Testing with embedded Kafka
package com.example.demo.consumer
import com.example.demo.event.ProductCreatedEvent
import org.assertj.core.api.Assertions.assertThat
import org.junit.jupiter.api.Test
import org.springframework.beans.factory.annotation.Autowired
import org.springframework.boot.test.context.SpringBootTest
import org.springframework.kafka.core.KafkaTemplate
import org.springframework.kafka.test.context.EmbeddedKafka
import java.math.BigDecimal
import java.time.Duration
import java.util.UUID
import java.util.concurrent.CountDownLatch
import java.util.concurrent.TimeUnit
@SpringBootTest
@EmbeddedKafka(
partitions = 1,
topics = ["product-events"],
brokerProperties = ["listeners=PLAINTEXT://localhost:9093"]
)
class ProductEventConsumerTest {
@Autowired
lateinit var kafkaTemplate: KafkaTemplate<String, Any>
@Test
fun `consumer processes product event`() {
val event = ProductCreatedEvent(
productId = UUID.randomUUID(),
name = "Test Widget",
price = BigDecimal("19.99")
)
kafkaTemplate.send("product-events", event.productId.toString(), event).get()
// In a real test, verify the side effect (database update, etc.)

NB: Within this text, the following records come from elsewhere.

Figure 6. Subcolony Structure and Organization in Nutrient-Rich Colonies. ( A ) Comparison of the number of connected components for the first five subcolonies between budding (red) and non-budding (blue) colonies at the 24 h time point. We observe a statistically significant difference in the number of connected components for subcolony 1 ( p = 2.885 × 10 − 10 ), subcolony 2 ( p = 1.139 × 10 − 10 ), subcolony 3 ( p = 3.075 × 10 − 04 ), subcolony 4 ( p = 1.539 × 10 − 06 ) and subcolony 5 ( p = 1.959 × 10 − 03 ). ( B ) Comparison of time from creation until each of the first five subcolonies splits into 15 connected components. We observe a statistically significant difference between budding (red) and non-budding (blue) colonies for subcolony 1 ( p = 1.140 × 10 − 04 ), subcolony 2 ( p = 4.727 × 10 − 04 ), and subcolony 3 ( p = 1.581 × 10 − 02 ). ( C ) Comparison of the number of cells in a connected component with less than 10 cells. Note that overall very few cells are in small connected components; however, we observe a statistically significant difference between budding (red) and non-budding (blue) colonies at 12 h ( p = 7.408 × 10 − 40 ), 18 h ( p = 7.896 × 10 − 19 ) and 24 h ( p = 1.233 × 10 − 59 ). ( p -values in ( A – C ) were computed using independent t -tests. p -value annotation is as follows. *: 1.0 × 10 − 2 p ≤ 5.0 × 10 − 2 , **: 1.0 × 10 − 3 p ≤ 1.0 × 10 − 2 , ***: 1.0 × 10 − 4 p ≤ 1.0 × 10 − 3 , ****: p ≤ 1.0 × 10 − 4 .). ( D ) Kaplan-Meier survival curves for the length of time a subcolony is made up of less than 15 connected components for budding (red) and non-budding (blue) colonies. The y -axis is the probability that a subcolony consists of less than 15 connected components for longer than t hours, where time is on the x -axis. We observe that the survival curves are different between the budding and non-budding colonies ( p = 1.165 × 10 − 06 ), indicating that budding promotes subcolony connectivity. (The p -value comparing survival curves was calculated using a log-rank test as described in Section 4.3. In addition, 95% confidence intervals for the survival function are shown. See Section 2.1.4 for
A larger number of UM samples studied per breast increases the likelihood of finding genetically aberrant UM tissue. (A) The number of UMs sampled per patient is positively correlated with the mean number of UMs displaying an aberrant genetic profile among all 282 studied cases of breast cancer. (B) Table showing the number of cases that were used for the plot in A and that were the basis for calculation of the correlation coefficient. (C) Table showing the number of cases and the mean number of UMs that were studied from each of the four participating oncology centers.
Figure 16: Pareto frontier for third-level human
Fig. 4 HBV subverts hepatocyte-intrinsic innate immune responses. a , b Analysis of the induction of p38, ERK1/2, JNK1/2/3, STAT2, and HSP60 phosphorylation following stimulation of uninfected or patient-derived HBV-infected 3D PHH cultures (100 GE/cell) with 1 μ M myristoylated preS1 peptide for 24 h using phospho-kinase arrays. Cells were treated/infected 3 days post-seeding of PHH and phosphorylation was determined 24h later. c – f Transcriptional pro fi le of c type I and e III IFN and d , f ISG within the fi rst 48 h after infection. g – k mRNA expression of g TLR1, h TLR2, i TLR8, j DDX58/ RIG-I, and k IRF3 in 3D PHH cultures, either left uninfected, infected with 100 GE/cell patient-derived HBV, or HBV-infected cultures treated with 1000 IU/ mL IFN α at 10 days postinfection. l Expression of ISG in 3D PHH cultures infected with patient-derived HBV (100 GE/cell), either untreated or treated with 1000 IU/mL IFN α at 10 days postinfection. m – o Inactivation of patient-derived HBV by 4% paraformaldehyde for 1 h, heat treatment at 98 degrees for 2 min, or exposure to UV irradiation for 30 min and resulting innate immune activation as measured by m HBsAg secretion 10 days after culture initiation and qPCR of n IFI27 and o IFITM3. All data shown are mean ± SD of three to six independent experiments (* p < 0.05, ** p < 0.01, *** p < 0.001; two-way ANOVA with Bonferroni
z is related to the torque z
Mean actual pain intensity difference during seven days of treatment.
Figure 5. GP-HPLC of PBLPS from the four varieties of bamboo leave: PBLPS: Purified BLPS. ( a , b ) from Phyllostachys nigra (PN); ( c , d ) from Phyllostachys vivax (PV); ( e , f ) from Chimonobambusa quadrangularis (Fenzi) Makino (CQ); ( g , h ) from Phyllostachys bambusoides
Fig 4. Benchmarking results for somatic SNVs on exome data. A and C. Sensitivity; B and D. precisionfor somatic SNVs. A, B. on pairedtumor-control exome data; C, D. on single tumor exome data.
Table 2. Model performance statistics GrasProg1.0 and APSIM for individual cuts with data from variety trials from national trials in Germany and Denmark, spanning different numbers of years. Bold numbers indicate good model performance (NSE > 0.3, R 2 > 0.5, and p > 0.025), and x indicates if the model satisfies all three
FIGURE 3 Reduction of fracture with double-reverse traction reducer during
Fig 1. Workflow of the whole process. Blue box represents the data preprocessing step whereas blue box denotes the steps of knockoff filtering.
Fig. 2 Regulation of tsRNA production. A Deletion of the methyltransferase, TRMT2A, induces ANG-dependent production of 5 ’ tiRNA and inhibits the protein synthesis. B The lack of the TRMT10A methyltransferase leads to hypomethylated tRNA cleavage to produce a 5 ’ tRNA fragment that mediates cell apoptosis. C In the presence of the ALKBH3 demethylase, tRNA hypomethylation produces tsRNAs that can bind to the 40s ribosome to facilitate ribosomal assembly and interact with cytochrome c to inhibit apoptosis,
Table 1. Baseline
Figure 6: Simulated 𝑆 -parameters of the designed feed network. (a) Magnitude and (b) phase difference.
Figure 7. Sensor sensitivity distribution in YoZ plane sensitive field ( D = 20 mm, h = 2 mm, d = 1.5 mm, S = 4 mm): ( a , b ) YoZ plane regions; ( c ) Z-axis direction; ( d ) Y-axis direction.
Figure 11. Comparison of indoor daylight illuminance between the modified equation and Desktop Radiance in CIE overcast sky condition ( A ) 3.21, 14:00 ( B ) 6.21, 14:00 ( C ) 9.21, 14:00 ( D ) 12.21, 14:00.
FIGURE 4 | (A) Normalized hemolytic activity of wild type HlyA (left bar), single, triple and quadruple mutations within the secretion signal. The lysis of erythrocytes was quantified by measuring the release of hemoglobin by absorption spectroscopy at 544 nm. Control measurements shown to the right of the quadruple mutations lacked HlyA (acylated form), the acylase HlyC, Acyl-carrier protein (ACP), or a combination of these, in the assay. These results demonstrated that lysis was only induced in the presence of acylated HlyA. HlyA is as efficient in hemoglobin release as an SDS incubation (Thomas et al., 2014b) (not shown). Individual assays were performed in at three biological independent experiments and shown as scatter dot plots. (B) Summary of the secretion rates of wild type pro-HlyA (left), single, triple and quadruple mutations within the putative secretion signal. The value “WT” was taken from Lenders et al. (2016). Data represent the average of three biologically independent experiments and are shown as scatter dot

// Using a CountDownLatch or Awaitility for async verification
Thread.sleep(2000) // Simplified — use Awaitility in production code
}
}
For more realistic tests, use Testcontainers with a real Kafka broker:
companion object {
@Container
@ServiceConnection
val kafka = KafkaContainer(DockerImageName.parse("confluentinc/cp-kafka:7.6.0"))
}
Production checklist
- Set
acks=allon producers for durability - Configure idempotence:
enable.idempotence=true(default in newer Kafka clients) - Set meaningful consumer group IDs per service
- Configure DLT for every topic
- Monitor consumer lag — if consumers fall behind, you have a throughput problem
- Set appropriate partition counts — you can’t reduce partitions after creation
- Use schema registry (Avro/Protobuf) for production event contracts
Kafka with Spring Boot is straightforward for basic produce/consume flows. The complexity is in error handling, ordering guarantees, and exactly-once semantics. Start with the setup in this post, add monitoring, and evolve from there.